OUR TAKE: 5 out of 10
In just eight years, we'll be celebrating the -- gulp -- 50th anniversary of the release of "Jaws," the film that put Steven Spielberg on the map and caused a generation of kids -- and adults -- to stand at the edge of the surf, peer out over the waves and adamantly state, "Go out there? With the sharks? Not gonna do it."

Granted, Spielberg got lucky by being stuck with an unreliable mechanical shark (in the days long before CGI could even come close to creating realistic looking animals, especially underwater), but he also had a great script, a terrific cast (who created memorable characters), a fantastic composer, and a deft directorial touch that turned what could have been just another "man vs. animal" movie into one of the greatest films of all time.

In the intervening forty-two years since that movie became the first modern box office blockbuster, plenty of other films featuring sharks have attempted to take a bite out of the legend's pole position status. None have succeeded.

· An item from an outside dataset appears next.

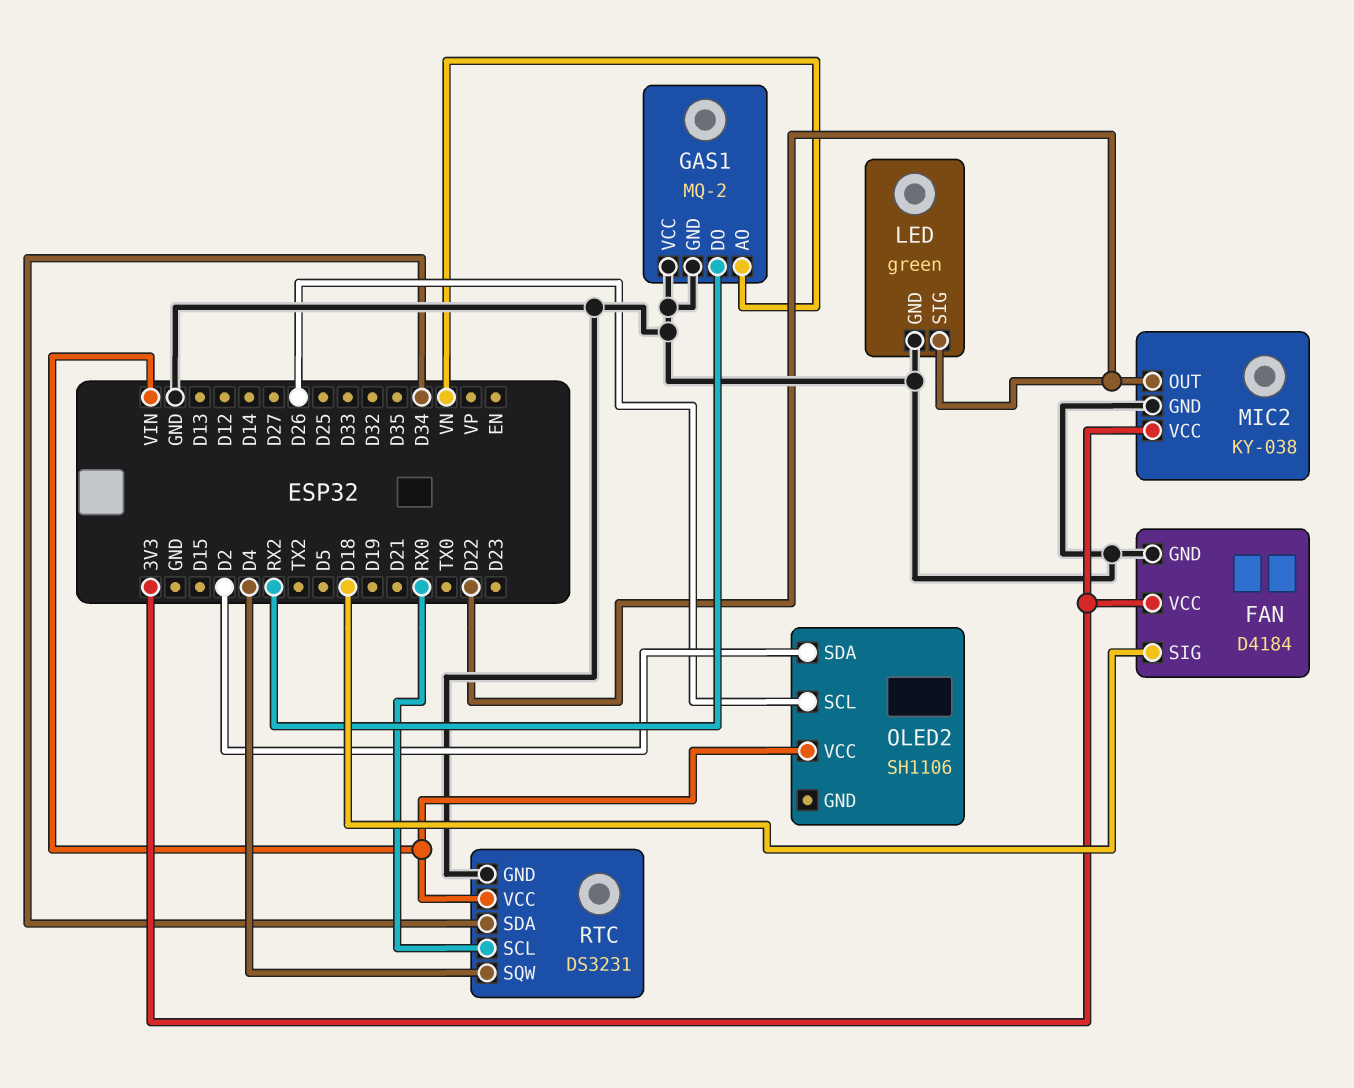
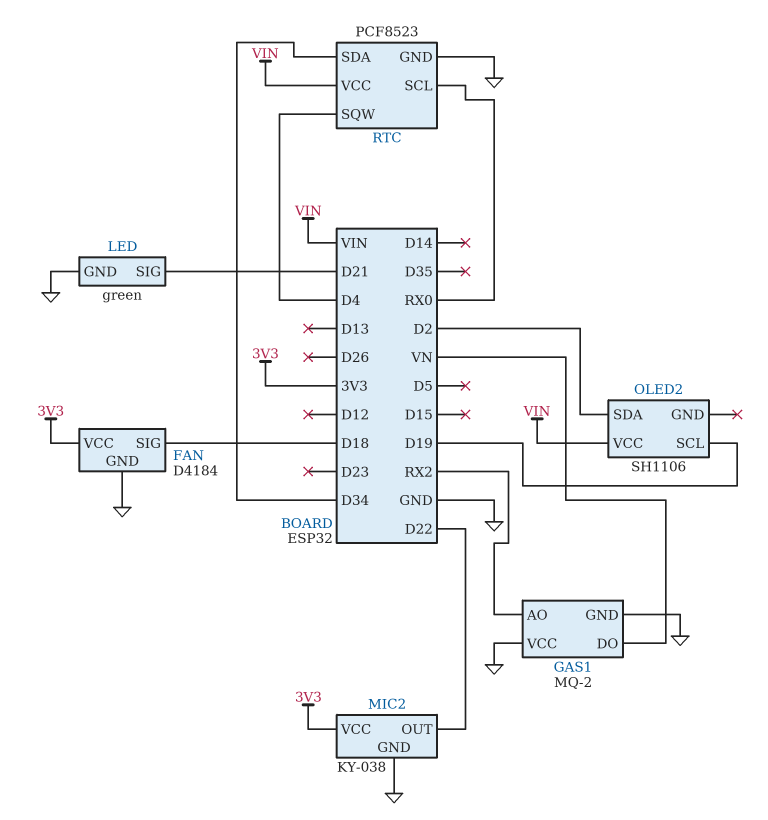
GAS1 pin AO: VN -> RX2
GAS1 pin DO: RX2 -> VN
LED pin SIG: D22 -> D21
OLED2 pin SCL: D26 -> D19
RTC: DS3231 -> PCF8523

Sure, a few such as "Open Water" have had their moments while "Sharknado" was fun for its sheer preposterous and outrageous stupidity. The latest to dip its toes into the waters of its formidable and legendary predecessor, and do so in a more serious vein, is "47 Meters Down."

Unlike "Open Water" where the would-be victims ended up adrift in the ocean after their dive boat left them or "The Shallows" where Blake Lively's character ended up stuck on a rocky outcrop and then a buoy with land in sight but a shark between it and her, the plot here focuses on two sisters (Mandy Moore and Claire Holt) who end up stuck on the seafloor 47 meters down when their shark viewing cage comes loose and plummets downward from their boat.

And that's about all there is to the plot as penned by writer/director Johannes Roberts and co-scribe Ernest Riera. After a brief bit featuring the sisters heading off for a night of fun in some Mexican beach resort -- to help Moore's character cope with her significant other dumping her -- they join two men they just met and decide to do some shark viewing as provided by an American captain (Matthew Modine) and his local first mate.

After the men make a successful trip just five meters down, the ladies are next up. But just when the wow factor has superseded their fear, the cable holding their cage slips a bit and then completely gives way, sending them plummeting down to our titular level. With part of the winch crane blocking their cage opening and with limited air in their scuba tanks and chum-inspired great white sharks swimming about, things look fairly dire.

Not to mention potentially redundant and repetitive. I'll give credit to Roberts for not taking the approach most everyone else would have -- cutting back and forth between the ladies down below and the men up top, with both sides trying to figure out how to resolve the situation.

Instead, the filmmaker keeps everything below the surface, with only occasional radio/intercom contact with those up in the boat when one of the women is brave enough to swim a few meters up from the safety of the cage and out into open waters in order to be in contact range.

And much like "Jaws," he also keeps the shark sightings and "interactions" to a minimum, thus putting the viewer into a somewhat similar situation as the women by knowing the sharks are out there, but not being able to peer well enough through the murky darkness and depth of the water to see them.

Spielberg and company, however, knew that they needed more than just "cat and mouse" material to make audiences truly care. Yes, many viewers will feel for the ladies and their ordeal -- if just from a shared primal, survival reaction -- but a lot of them at our preview screening reacted as if watching a haunted house movie where laugh-filled responses seemingly outweighed fear.

That didn't happen in "Jaws" as the characters felt real and fleshed out. Here, they just feel like fleshy pawns designed to goose viewers and elicit shock-based responses. Some of that works okay on that basic level, but it otherwise means we'll have to wait for another attempt to dethrone 42-year-old Bruce the Shark from his role as king of the cinematic seas. "47 Meters Down" rates as a 5 out of 10.